▶ [Work order 1]: Please copy the stretch from "Personal details" through "politician (born 1961)" in the Norma Heidegger biography word for word.
▶ [Work order 2]: According to the Norma Heidegger biography, at which school did she train as a pharmaceutical assistant?

▶ [Document text]:

◇ ◇ ◇ ◇

Member of the Landtag of Liechtenstein for Oberland
- In office 7 February 2021 – 9 February 2025

Personal details
- Born: 17 September 1961 (age 64) Chur, Switzerland
- Party: Patriotic Union
- Children: 1

= Norma Heidegger =

Liechtenstein politician (born 1961)

Norma Heidegger (born 17 September 1961) is a politician from Liechtenstein who served in the Landtag of Liechtenstein from 2021 to 2025.

== Life ==
Heidegger was born 17 September 1961 in Chur as the daughter of Werner Heidegger and Ruth Foser as one of two children. She attended primary school in Triesen and then secondary school in Schaan. She trained as a pharmaceutical assistant at the KV business school in Chur from 1977 to 1980, and worked as one at Schloss-Apotheke in Vaduz from 1977 to 1984.

◇ ◇ ◇ ◇

[Saved entries]
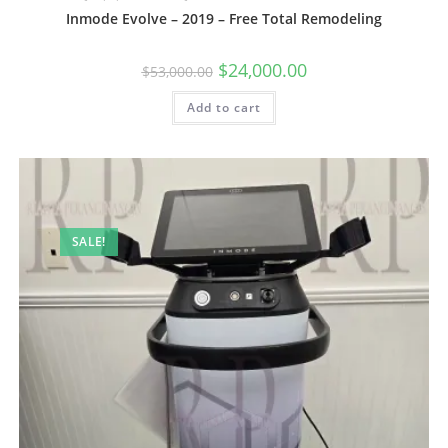
Inmode Evolve – 2019 – Free Total Remodeling
$
24,000.00
$
53,000.00
Add to cart
SALE!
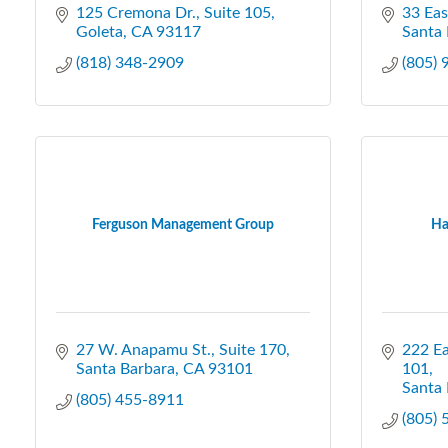
125 Cremona Dr.
Suite 105
33 Eas
Goleta
CA
93117
Santa 
(818) 348-2909
(805)
Ferguson Management Group
Ha
27 W. Anapamu St., Suite 170
222 Ea
Santa Barbara
CA
93101
101
Santa 
(805) 455-8911
(805)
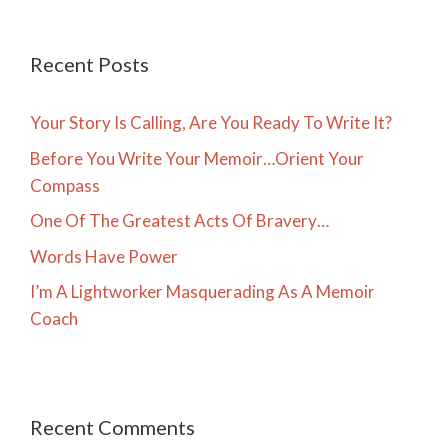
Recent Posts
Your Story Is Calling, Are You Ready To Write It?
Before You Write Your Memoir…Orient Your
Compass
One Of The Greatest Acts Of Bravery…
Words Have Power
I’m A Lightworker Masquerading As A Memoir
Coach
Recent Comments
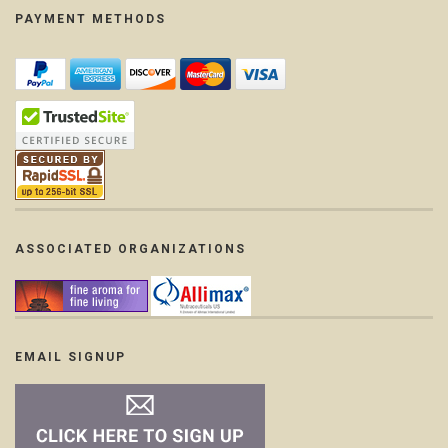
PAYMENT METHODS
ASSOCIATED ORGANIZATIONS
EMAIL SIGNUP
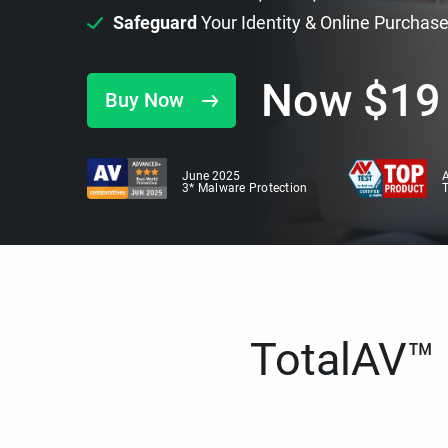
Safeguard
Your Identity & Online Purchas
Now
$
19
Buy Now
June 2025
A
3* Malware Protection
TotalAV™ i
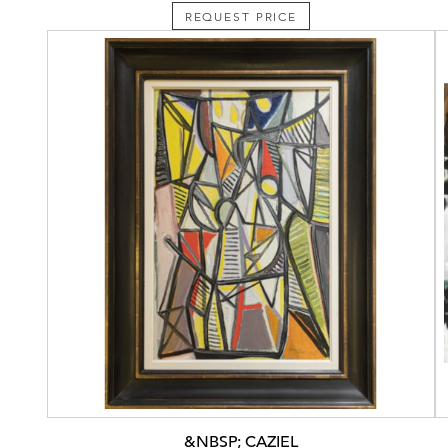
REQUEST PRICE
&NBSP; CAZIEL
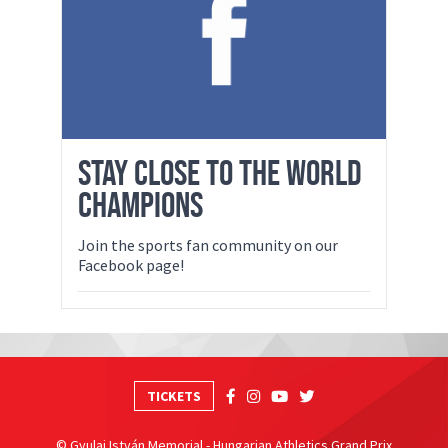
STAY CLOSE TO THE WORLD
CHAMPIONS
Join the sports fan community on our
Facebook page!
TICKETS
© Gyulai István Memorial - Hungarian Athletics Grand Prix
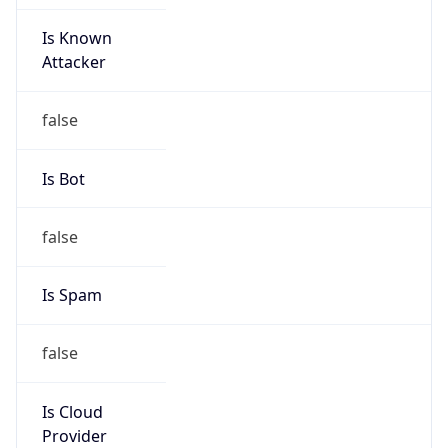
Is Known
Attacker
false
Is Bot
false
Is Spam
false
Is Cloud
Provider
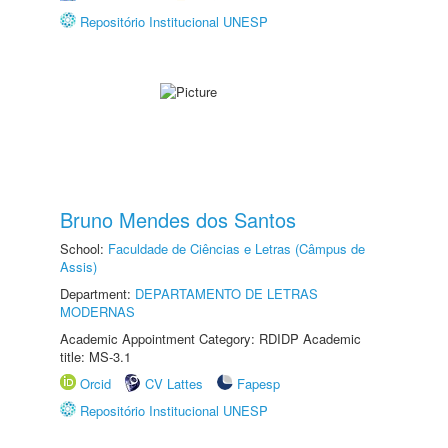
Repositório Institucional UNESP
Bruno Mendes dos Santos
School:
Faculdade de Ciências e Letras (Câmpus de
Assis)
Department:
DEPARTAMENTO DE LETRAS
MODERNAS
Academic Appointment Category: RDIDP Academic
title: MS-3.1
Orcid
CV Lattes
Fapesp
Repositório Institucional UNESP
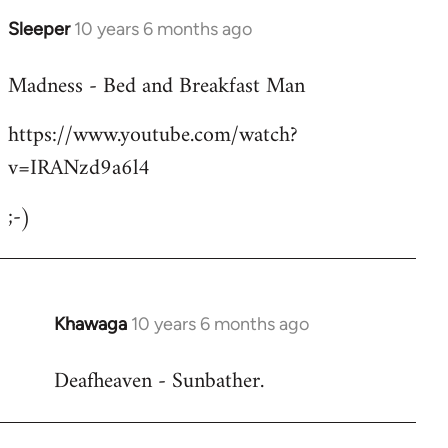
Sleeper
10 years 6 months ago
In
reply
Madness - Bed and Breakfast Man
to
Welcome
https://www.youtube.com/watch?
by
v=IRANzd9a6l4
libcom.org
;-)
Khawaga
10 years 6 months ago
In
reply
Deafheaven - Sunbather.
to
Welcome
by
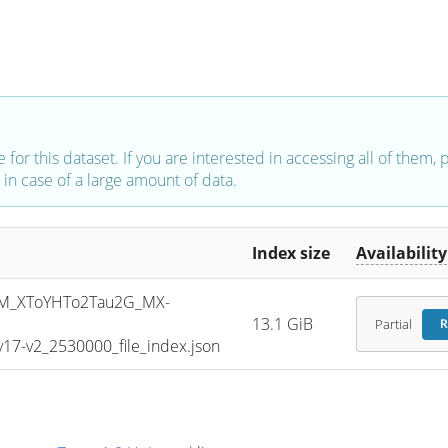
e for this dataset. If you are interested in accessing all of them,
in case of a large amount of data.
Index size
Availability
M_XToYHTo2Tau2G_MX-
13.1 GiB
Partial
R
7-v2_2530000_file_index.json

◇ ◇ ◇ ◇

▶ [Answer area 1]:
Personal details
- Born: 17 September 1961 (age 64) Chur, Switzerland
- Party: Patriotic Union
- Children: 1

= Norma Heidegger =

Liechtenstein politician (born 1961)

▶ [Answer area 2]: The KV business school in Chur.